Aim of the exercise:
Could you turn the entries, from the line containing "Where is Theft nearest to the value 0?" through the end of the entries, into a numbered list that skips blank lines and leaves out the pictures?

Rendered chart images
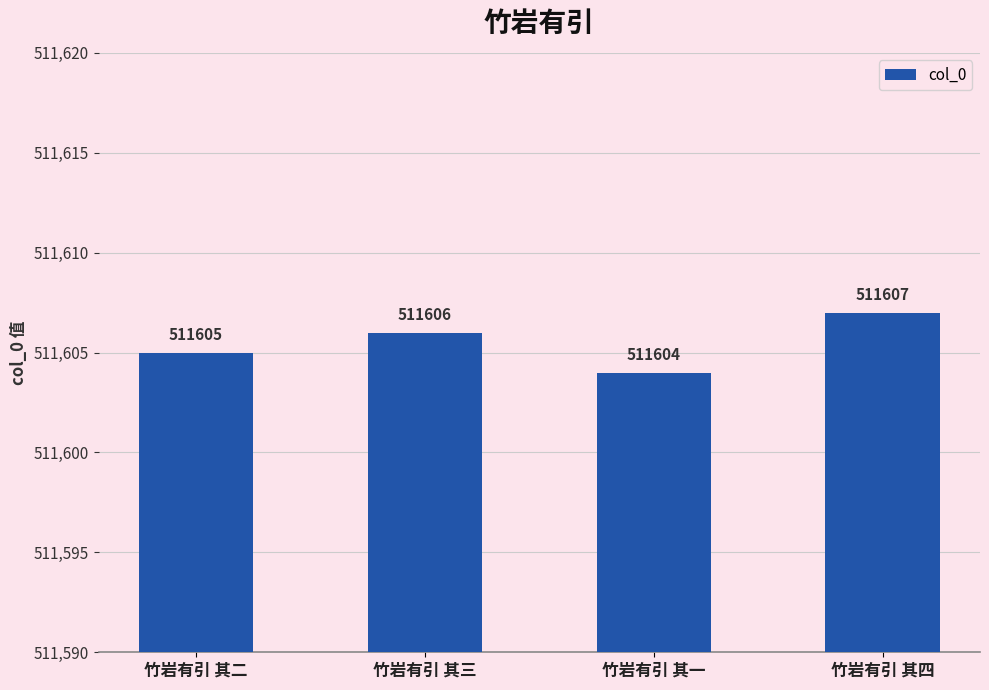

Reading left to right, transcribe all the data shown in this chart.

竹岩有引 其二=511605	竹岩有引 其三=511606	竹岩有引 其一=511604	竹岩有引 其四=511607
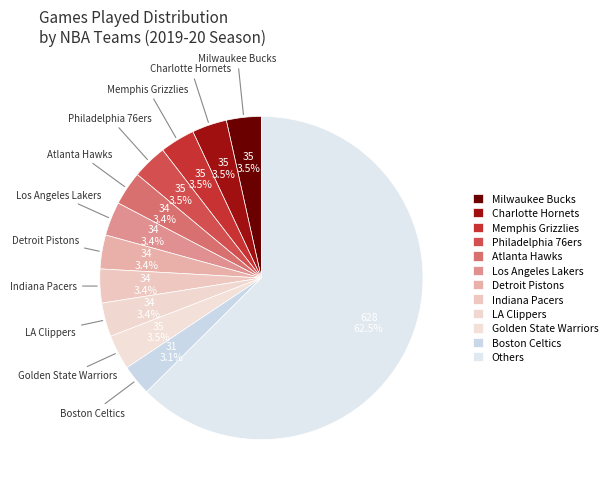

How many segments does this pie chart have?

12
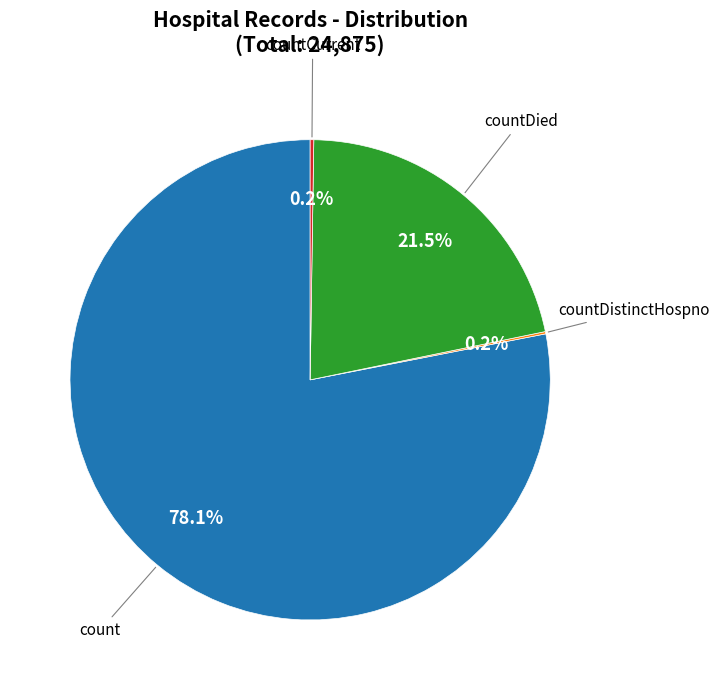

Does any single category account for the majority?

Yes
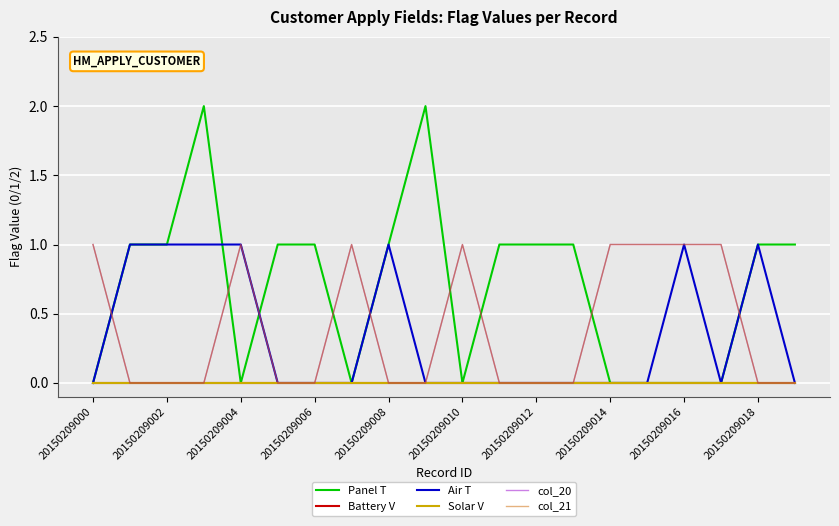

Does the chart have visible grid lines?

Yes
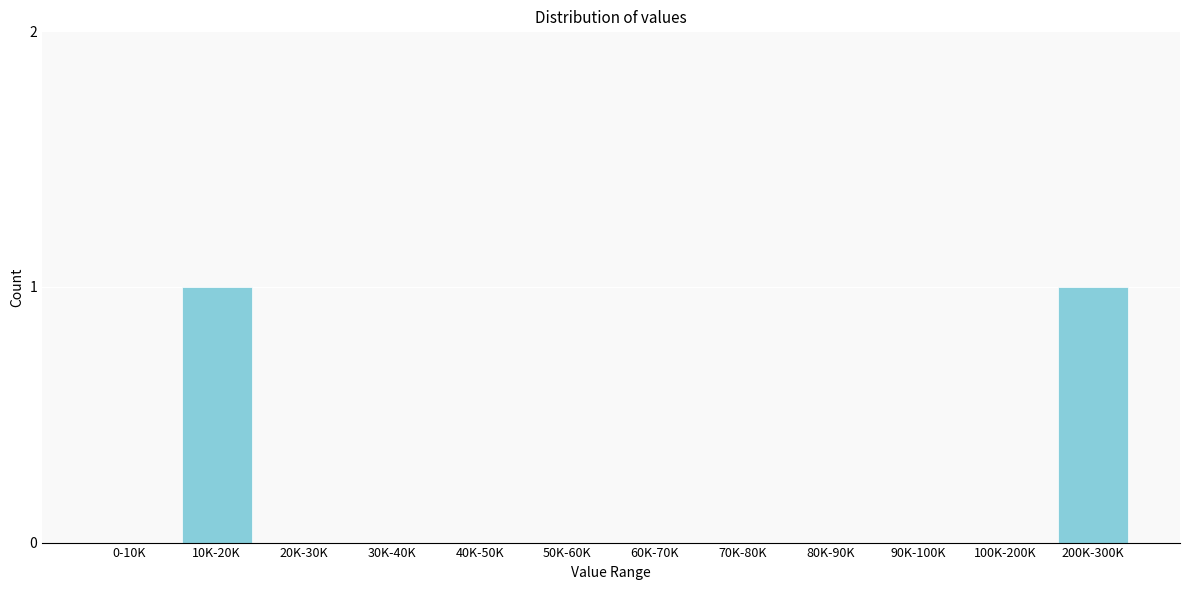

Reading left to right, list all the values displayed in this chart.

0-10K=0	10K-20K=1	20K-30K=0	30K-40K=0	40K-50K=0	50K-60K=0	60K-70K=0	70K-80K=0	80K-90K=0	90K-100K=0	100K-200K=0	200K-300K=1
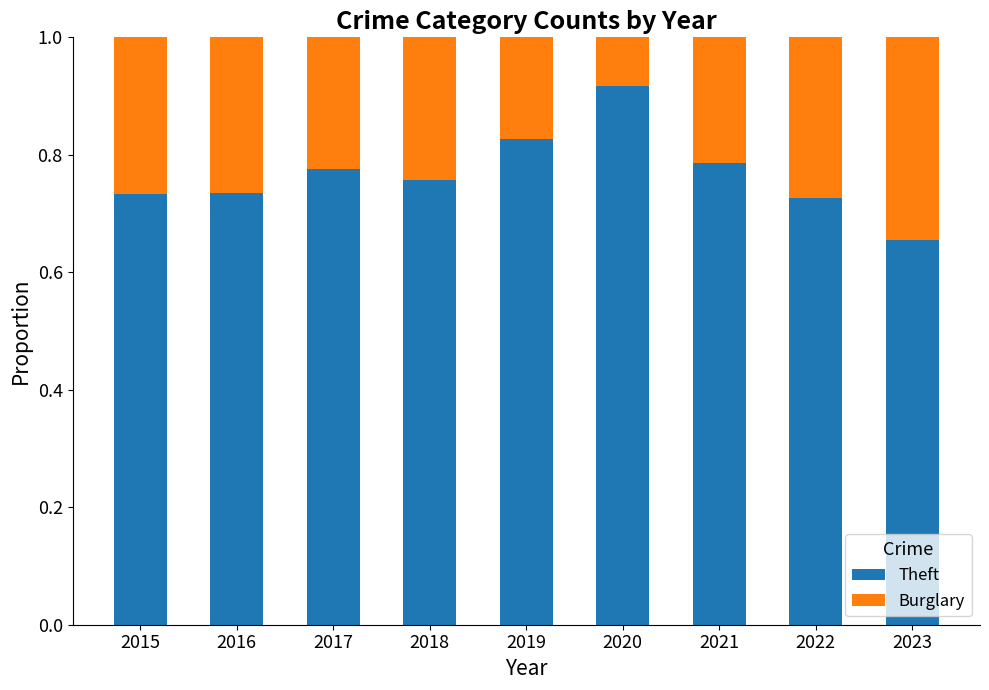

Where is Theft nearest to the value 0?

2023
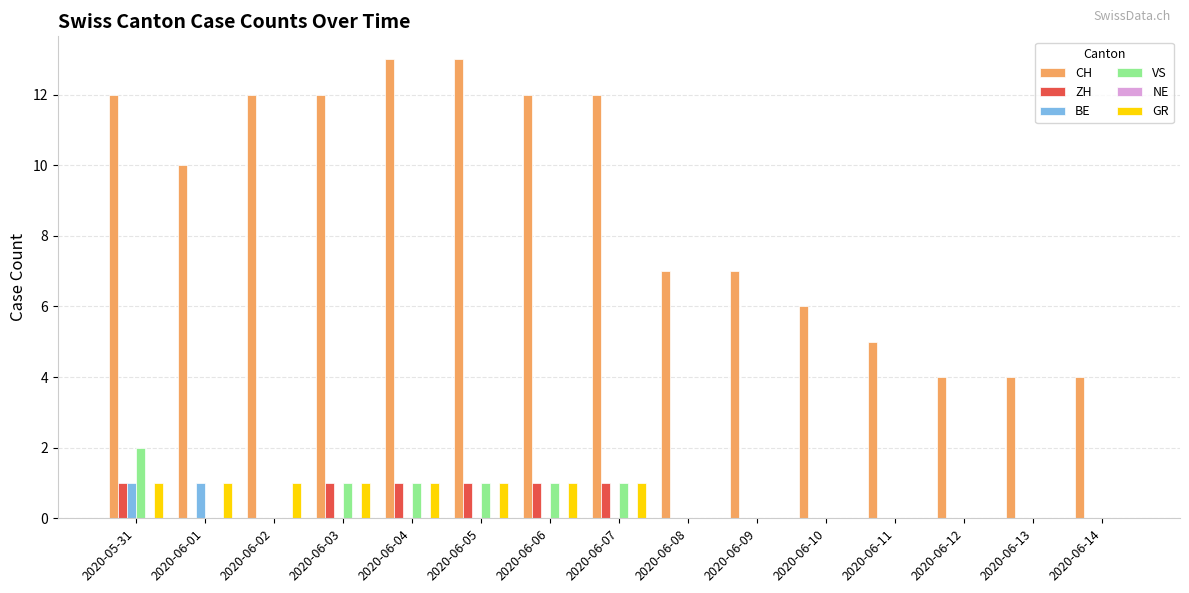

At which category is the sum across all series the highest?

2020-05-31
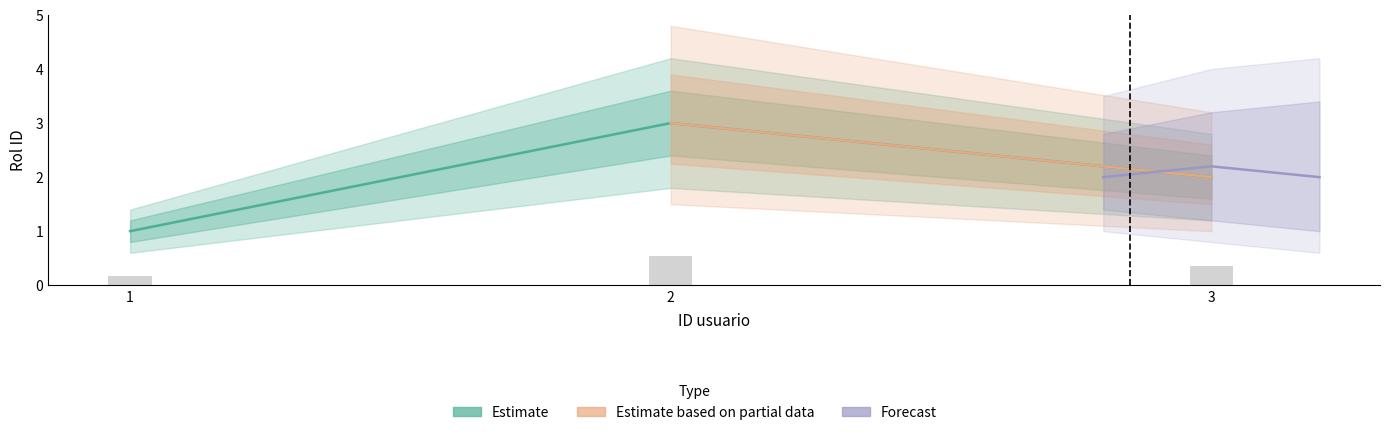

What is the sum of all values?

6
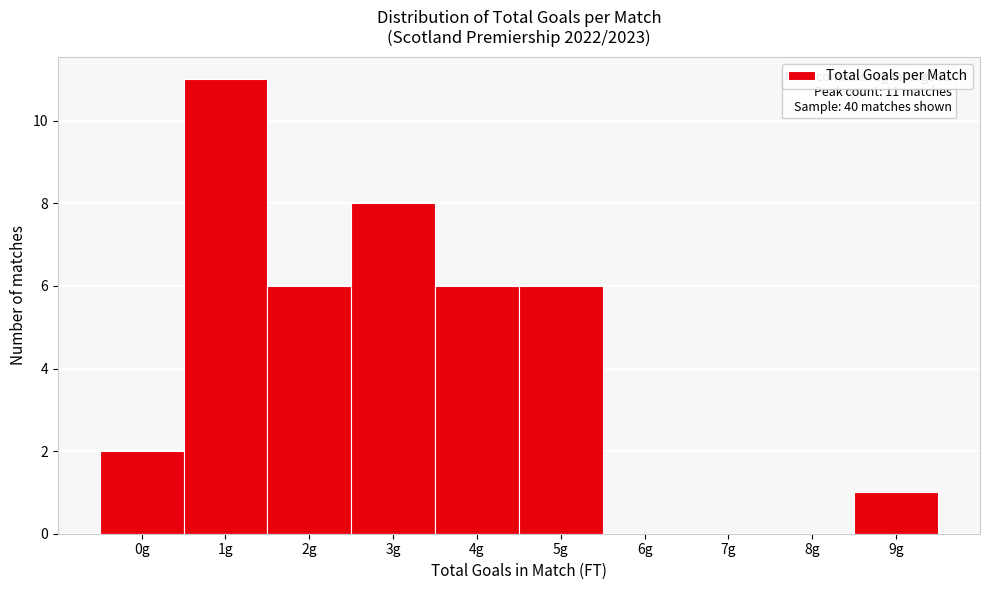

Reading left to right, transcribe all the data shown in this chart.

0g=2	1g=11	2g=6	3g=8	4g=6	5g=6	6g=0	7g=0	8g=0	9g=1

Answer section:
1. Where is Theft nearest to the value 0?
2. 2023
3. At which category is the sum across all series the highest?
4. 2020-05-31
5. What is the sum of all values?
6. 6
7. Reading left to right, transcribe all the data shown in this chart.
8. 0g=2	1g=11	2g=6	3g=8	4g=6	5g=6	6g=0	7g=0	8g=0	9g=1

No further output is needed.